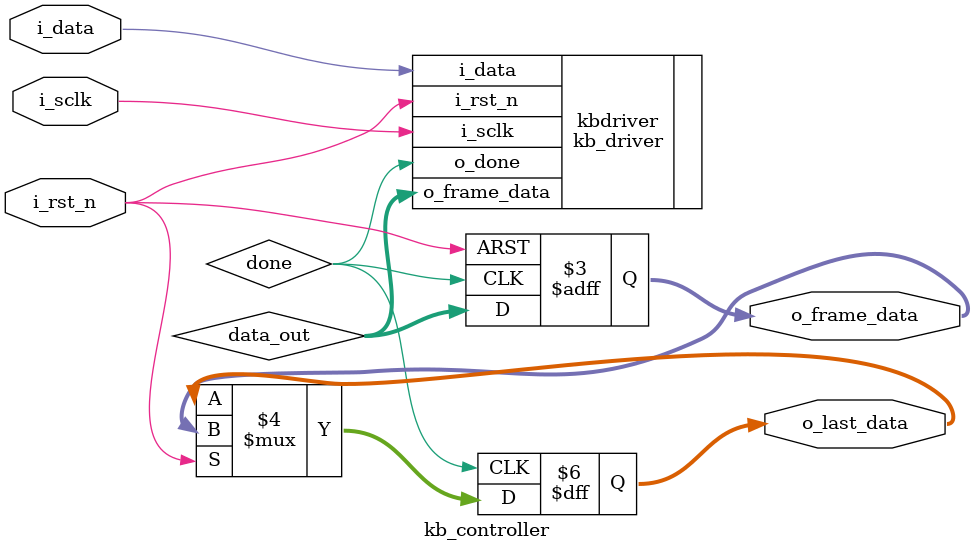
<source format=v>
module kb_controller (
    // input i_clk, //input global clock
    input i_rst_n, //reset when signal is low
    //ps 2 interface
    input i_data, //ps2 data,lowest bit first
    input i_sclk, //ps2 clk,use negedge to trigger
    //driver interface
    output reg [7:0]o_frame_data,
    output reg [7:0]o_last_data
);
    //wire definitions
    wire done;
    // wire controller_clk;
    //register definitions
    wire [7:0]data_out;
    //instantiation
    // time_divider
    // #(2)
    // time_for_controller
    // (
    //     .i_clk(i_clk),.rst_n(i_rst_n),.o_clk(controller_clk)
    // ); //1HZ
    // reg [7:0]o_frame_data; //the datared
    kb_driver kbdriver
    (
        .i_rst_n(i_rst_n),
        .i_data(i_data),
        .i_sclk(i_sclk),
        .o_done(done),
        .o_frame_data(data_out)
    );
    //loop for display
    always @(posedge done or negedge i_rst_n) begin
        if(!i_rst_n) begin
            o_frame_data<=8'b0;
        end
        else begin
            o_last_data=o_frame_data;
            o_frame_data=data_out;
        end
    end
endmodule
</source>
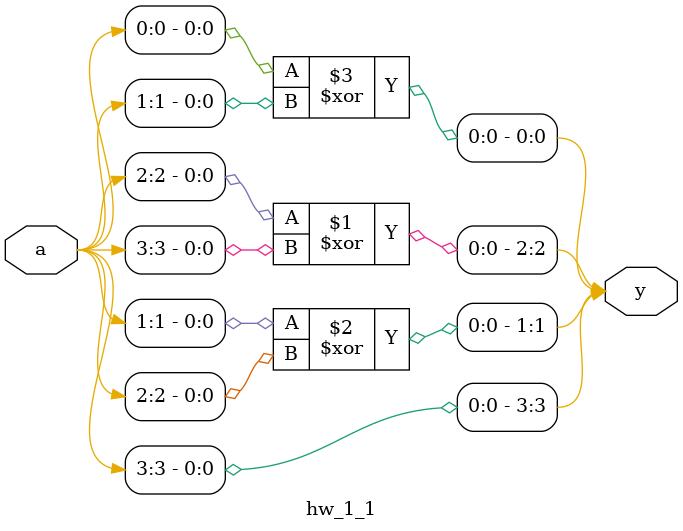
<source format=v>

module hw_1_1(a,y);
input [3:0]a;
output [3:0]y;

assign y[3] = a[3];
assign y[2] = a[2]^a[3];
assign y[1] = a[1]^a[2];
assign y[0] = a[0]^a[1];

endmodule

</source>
===============
• Required action: If the listing above includes images, copy every line of it exactly except those images.

• Response area:
<source format=v>
module kb_controller (
    // input i_clk, //input global clock
    input i_rst_n, //reset when signal is low
    //ps 2 interface
    input i_data, //ps2 data,lowest bit first
    input i_sclk, //ps2 clk,use negedge to trigger
    //driver interface
    output reg [7:0]o_frame_data,
    output reg [7:0]o_last_data
);
    //wire definitions
    wire done;
    // wire controller_clk;
    //register definitions
    wire [7:0]data_out;
    //instantiation
    // time_divider
    // #(2)
    // time_for_controller
    // (
    //     .i_clk(i_clk),.rst_n(i_rst_n),.o_clk(controller_clk)
    // ); //1HZ
    // reg [7:0]o_frame_data; //the datared
    kb_driver kbdriver
    (
        .i_rst_n(i_rst_n),
        .i_data(i_data),
        .i_sclk(i_sclk),
        .o_done(done),
        .o_frame_data(data_out)
    );
    //loop for display
    always @(posedge done or negedge i_rst_n) begin
        if(!i_rst_n) begin
            o_frame_data<=8'b0;
        end
        else begin
            o_last_data=o_frame_data;
            o_frame_data=data_out;
        end
    end
endmodule
</source>
<source format=v>

module hw_1_1(a,y);
input [3:0]a;
output [3:0]y;

assign y[3] = a[3];
assign y[2] = a[2]^a[3];
assign y[1] = a[1]^a[2];
assign y[0] = a[0]^a[1];

endmodule

</source>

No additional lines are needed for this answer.